The one downfall of most of these applications is that, as with many web based programs, you do need an account to use them and save your work. That said, it's not too hard to make a single classroom account if you don't want to sign each student up individually.
Five Alternatives to Powerpoint
Haiku Deck is a lot of fun and creates visually compelling presentations simply and for free. My favorite thing about it in terms of student use: it simplifies the process. We've all seen student Powerpoint presentations with blocks and blocks of copied and pasted text -- try that in Haiku Deck, and it shrinks the text too small to read. Similarly, there are no animations, eliminating those presentations short on content but long on bells and whistles (seventeen gifs of dogs fading in to the sound of applause).
Prezi should maybe be number one, as it's the presentation alternative people seem to love the most. And make no mistake, Prezi is cool. Kids love it: it zips and zooms in and out, looking very slick and dynamic. But while Prezi is a fun tool, it can be difficult to master, and younger students (as well as some adults) would definitely find it a frustrating experience, which pushes it to number two on my list.

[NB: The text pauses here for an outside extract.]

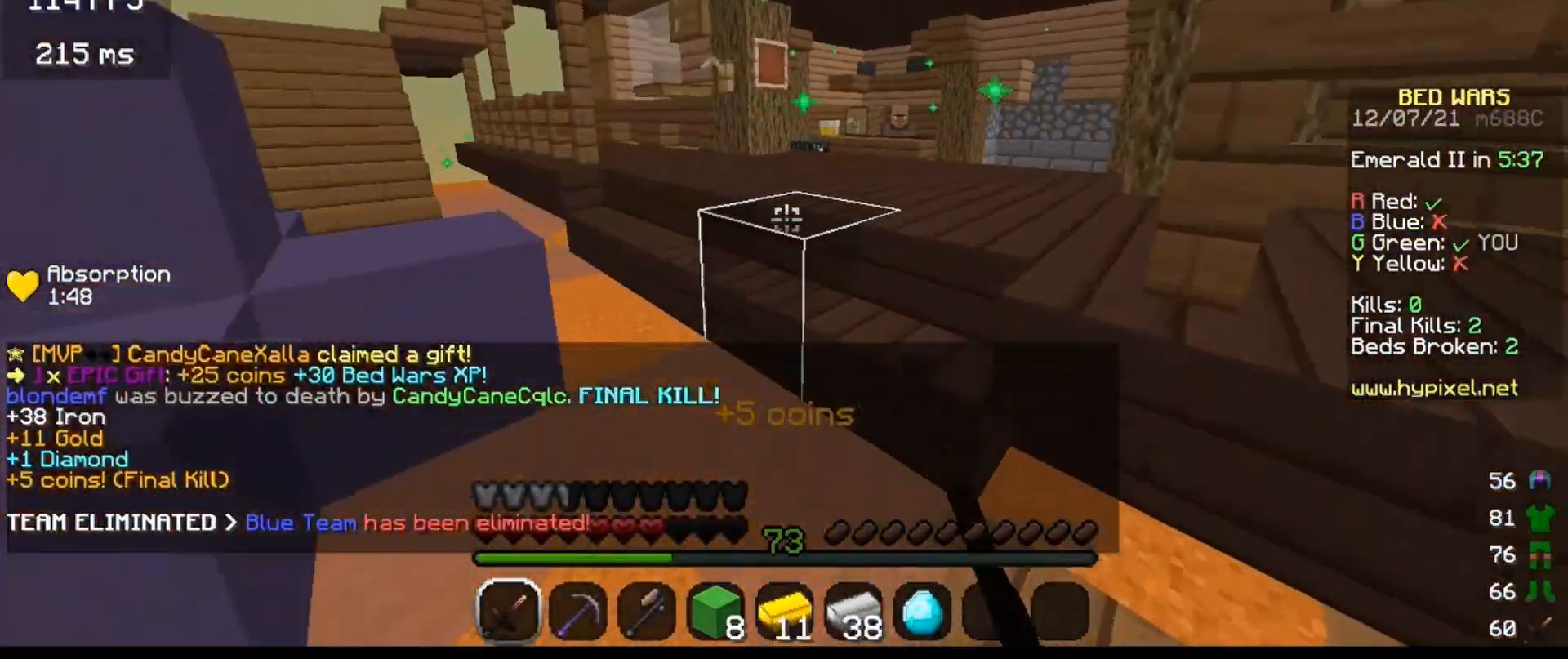
{"keys": ["w"], "events": []}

Powtoon is a neat app for creating short animated presentations. Free accounts limit you to five minute presentations (which is not such a bad thing given how long student presentations tend to go, anyway), but you can pay to upgrade to a different account. An educator account will mean students don't need an email address to sign in. Once videos are complete, they can be uploaded to YouTube, a functionality students love. This is less of a direct presentation tool and more of a video maker, but serves a very similar purpose.
Google Slides is basically online Powerpoint with one huge and important difference: it has the ability to be collaborative. You can set up a presentation and have each student contribute their own slide, or work to edit one another's presentations, or work in groups. The multi-user aspect of Google Slides makes it an incredibly powerful presentation tool for modern educators.
Slides.com is another Powerpoint-esque presentation tool. You can create public presentations with a free account and private ones by upgrading to a paid account. It functions very similarly to Powerpoint, but it can be nice to have your presentations stored in the cloud so that students (and teachers!) can access them from home. In addition, there are some nice bells and whistles on slides.com that make it useful for educators and older students.
Question of the Day:
What's your go-to presentation software? Are you still using Powerpoint?
For myself, I do rely on Powerpoint quite often. It's quick, accessible, and easy to use. I'm trying to branch out into other programs, though, and I've used Knowmia quite frequently to create classroom videos, as well as programs like those mentioned above.